» Consegna A: Stampa il brano sulla Zelanda, cominciando da "A sentir sempre" e proseguendo fino a "sopra la testa.".

» Brano scelto:
________________________________________

Qui rimase qualche momento senza parlare e gli brillava negli occhi un barlume d’alterezza che si estinse subito; poi ricominciò colla gravità di prima:
“Emergo; ma non emerse sempre. Tutte le isole della Zelanda, una dopo l’altra, dormirono per più o men tempo sott’acqua. Tre secoli fa l’isola di Schouwen fu inondata dal mare, che annegò abitanti e bestiami da un capo all’altro e la ridusse un deserto. L’isola di Noord-Beveland fu sommersa tutta intera poco tempo dopo, e per parecchi anni non si videro più che le punte dei campanili fuor dell’acqua. L’isola di Zuid-Beveland ebbe la stessa sorte verso la metà del quattordicesimo secolo. L’isola di Tholen, la stessa sorte in questo medesimo secolo, nel 1825. L’isola di Walcheren la stessa sorte nel 1808, e nella città di Middelburg, sua città capitale, lontana parecchie miglia dalla costa, ci fu l’acqua sino ai tetti.”
A sentir sempre parlar d’acqua, d’inondazioni, di paesi sommersi, ero ridotto che mi pareva strano di non essere ancora annegato. Domandai al capitano che gente fosse quella che stava in quei paesi invisibili, coll’acqua sotto i piedi e sopra la testa.
“Agricoltori e pastori,” mi rispose. “Noi diciamo che la Zelanda è un gruppo di fortezze difese da un presidio di agricoltori e di pastori. In fatto d’agricoltura la Zelanda è la provincia più ricca dei Paesi Bassi. La terra d’alluvione di queste isole è d’una fertilità meravigliosa. Il frumento, la colza, la robbia, il lino vi fanno come in pochissimi altri paesi. Vi sono dei bestiami stupendi e dei cavalli colossali, più grandi ancora che i cavalli fiamminghi. Il popolo è bello e forte, conserva i suoi costumi antichi e vive contento nella sua prosperità e nella sua pace. La Zelanda è un paradiso nascosto.”

________________________________________

» Dati dell'esercizio:

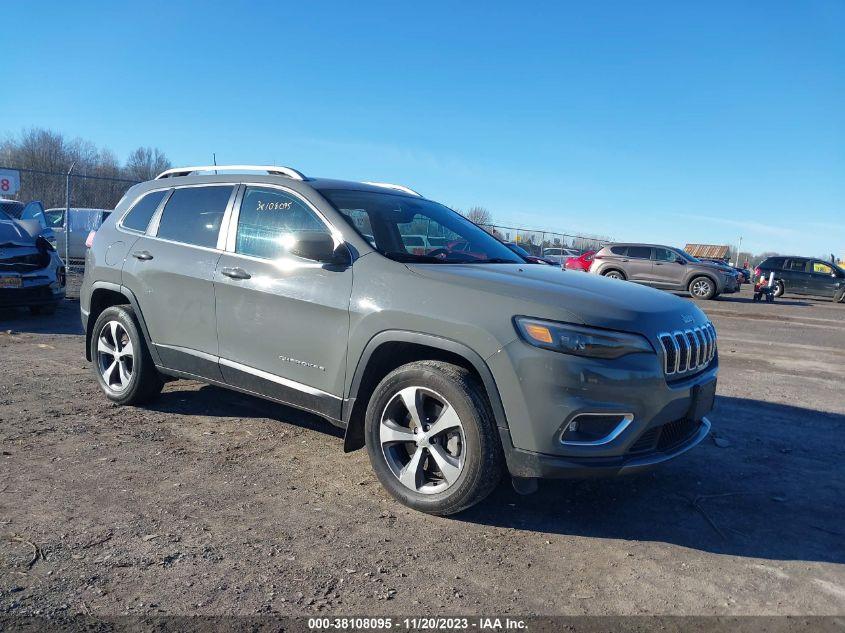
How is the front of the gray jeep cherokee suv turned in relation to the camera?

________________________________________

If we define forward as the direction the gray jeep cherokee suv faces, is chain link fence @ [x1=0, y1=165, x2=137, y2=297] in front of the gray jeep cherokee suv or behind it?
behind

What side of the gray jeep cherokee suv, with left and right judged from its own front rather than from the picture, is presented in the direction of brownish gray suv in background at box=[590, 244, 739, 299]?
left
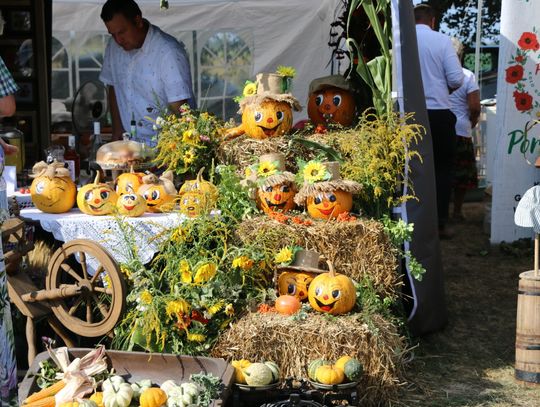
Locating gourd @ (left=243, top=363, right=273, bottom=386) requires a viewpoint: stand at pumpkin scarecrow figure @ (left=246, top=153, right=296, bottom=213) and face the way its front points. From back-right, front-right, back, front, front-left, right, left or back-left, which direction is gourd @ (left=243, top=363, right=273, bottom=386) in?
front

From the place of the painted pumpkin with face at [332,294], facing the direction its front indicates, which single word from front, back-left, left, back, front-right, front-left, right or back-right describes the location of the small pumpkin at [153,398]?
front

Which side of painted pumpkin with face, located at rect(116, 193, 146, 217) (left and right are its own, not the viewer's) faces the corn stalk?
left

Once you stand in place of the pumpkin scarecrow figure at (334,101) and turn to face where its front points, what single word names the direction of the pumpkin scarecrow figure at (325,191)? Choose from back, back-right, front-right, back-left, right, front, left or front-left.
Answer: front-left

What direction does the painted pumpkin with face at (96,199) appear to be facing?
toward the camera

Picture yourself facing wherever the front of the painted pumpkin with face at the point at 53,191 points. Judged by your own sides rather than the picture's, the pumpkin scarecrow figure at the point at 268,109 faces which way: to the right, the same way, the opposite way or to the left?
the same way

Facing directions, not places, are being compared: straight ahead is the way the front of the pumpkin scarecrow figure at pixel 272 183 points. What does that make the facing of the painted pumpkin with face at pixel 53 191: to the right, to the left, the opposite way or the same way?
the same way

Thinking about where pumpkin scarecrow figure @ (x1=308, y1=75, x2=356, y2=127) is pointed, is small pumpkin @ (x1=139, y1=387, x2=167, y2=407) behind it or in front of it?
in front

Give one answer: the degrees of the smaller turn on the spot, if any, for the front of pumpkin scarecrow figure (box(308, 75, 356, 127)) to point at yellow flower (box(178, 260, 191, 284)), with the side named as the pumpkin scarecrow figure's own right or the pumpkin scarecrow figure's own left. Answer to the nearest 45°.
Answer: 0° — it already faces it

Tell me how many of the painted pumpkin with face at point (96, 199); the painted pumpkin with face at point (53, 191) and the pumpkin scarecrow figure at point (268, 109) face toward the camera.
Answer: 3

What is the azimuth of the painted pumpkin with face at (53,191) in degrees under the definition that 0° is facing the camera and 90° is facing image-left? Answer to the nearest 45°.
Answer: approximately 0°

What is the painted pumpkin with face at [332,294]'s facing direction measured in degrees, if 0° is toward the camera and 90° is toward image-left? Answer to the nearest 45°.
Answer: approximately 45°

________________________________________

» Consegna B: Disponi come tabella Markdown, con le colonne «Numero» e «Riga», le righe dei dati dell'esercizio che vanno dalla riga con "What direction does" fino alla riga con "Answer: 0° — it already faces it", estremi compresi e righe vuote escluse.

» Spazio risposta A:
A sentir sempre parlar d’acqua, d’inondazioni, di paesi sommersi, ero ridotto che mi pareva strano di non essere ancora annegato. Domandai al capitano che gente fosse quella che stava in quei paesi invisibili, coll’acqua sotto i piedi e sopra la testa.

» Spazio risposta B:
| Numero | Riga |
|---|---|
| 1 | What direction does the painted pumpkin with face at (96,199) appear to be facing? |
| 2 | toward the camera |
| 3 | Picture yourself facing wherever the front of the painted pumpkin with face at the point at 53,191 points. Judged by your own sides rather than the picture's, the pumpkin scarecrow figure at the point at 268,109 faces which way: to the right, the same way, the opposite way or to the left? |
| 4 | the same way |
| 5 | Facing directions, not places, are being compared: straight ahead is the way the front of the pumpkin scarecrow figure at pixel 272 183 points. What does that make the facing of the painted pumpkin with face at pixel 53 191: to the right, to the left, the opposite way or the same way? |
| 6 | the same way |
| 7 | Thinking about where pumpkin scarecrow figure @ (x1=308, y1=75, x2=356, y2=127) is pointed, is small pumpkin @ (x1=139, y1=387, x2=167, y2=407) behind it or in front of it? |
| 8 | in front |
| 9 | Give one answer: the degrees of the smaller turn on the spot, if any, for the front of pumpkin scarecrow figure (box(308, 75, 356, 127)) to point at yellow flower (box(178, 260, 191, 284)), with the side named as the pumpkin scarecrow figure's own right or the pumpkin scarecrow figure's own left. Answer to the nearest 45°. |
| 10 | Answer: 0° — it already faces it |